Death of Springfield tow truck operator prompts change
Towing continues to be one of the deadliest jobs in the country.
In 2015, 745 tow truck operators were killed, according to the Bureau of Labor Statistics.
"People are just not slowing down, paying attention, they're texting. Yesterday was a perfect example," said Shane McDermith, the owner of Shaner’s Towing.
On Friday, a tow truck driver was struck on I-72, as he worked to put a car on his truck.
“A black jeep for whatever reason, we don't know yet, veered to the right, actually struck the vehicle he was trying to load, struck him, before flipping over and sliding down the interstate," said Trooper Sean Ramsey, with Illinois State Police.

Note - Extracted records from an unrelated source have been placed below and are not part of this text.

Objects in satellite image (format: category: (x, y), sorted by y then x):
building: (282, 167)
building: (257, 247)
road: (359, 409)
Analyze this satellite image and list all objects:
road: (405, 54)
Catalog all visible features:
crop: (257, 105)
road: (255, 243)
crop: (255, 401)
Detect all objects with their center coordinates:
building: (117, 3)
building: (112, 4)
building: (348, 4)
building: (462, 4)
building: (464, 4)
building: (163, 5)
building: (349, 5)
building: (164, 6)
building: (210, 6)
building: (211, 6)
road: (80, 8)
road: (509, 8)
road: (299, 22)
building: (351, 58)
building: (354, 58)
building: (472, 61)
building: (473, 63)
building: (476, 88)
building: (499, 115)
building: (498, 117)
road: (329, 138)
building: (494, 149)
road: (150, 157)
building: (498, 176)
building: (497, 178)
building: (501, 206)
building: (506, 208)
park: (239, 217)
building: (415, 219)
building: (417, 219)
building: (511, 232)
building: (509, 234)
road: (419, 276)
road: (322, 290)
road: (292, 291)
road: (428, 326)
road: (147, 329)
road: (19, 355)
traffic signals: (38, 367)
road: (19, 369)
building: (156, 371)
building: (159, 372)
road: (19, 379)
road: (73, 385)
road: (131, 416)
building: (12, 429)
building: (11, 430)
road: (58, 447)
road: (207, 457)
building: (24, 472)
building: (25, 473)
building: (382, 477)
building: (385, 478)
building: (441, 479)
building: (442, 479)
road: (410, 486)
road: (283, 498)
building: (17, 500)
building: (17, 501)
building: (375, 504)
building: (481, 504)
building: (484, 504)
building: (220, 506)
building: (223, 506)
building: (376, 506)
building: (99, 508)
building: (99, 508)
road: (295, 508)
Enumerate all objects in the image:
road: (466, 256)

The cause of the deadly incident is still being investigated.
This isn't the first time Springfield has lost a tow truck driver.
Two years ago a driver for Shaner's Towing was killed while changing a tire.
"I was there in twelve minutes from the time I got the call, so I got to see everything. He was still in the middle of the interstate. He was laying in the center lane," said McDermith.
McDermith said that phone call was something he never wants again.
Since then, he's teamed up with IDOT and now provides safety training to tow truck drivers throughout the state.
“Trying to teach and trying to pray and pray and pray that all of our tow brothers and all of our sisters and all of our first responders always keep an eye on traffic when we're out on the interstate or any road," he explained.
McDermith said stopping these incidents won't be done just by informing towers.
“Anytime you see hazards, any time you orange lights, any time you see red or blues slow down and as soon as you can get over," he said.
Illinois State Police said one way to avoid these incidents is people obeying "Scott's Law".
They said if any vehicle is on the side of the road with their emergency flashers on, drivers must move to the next lane and slow down.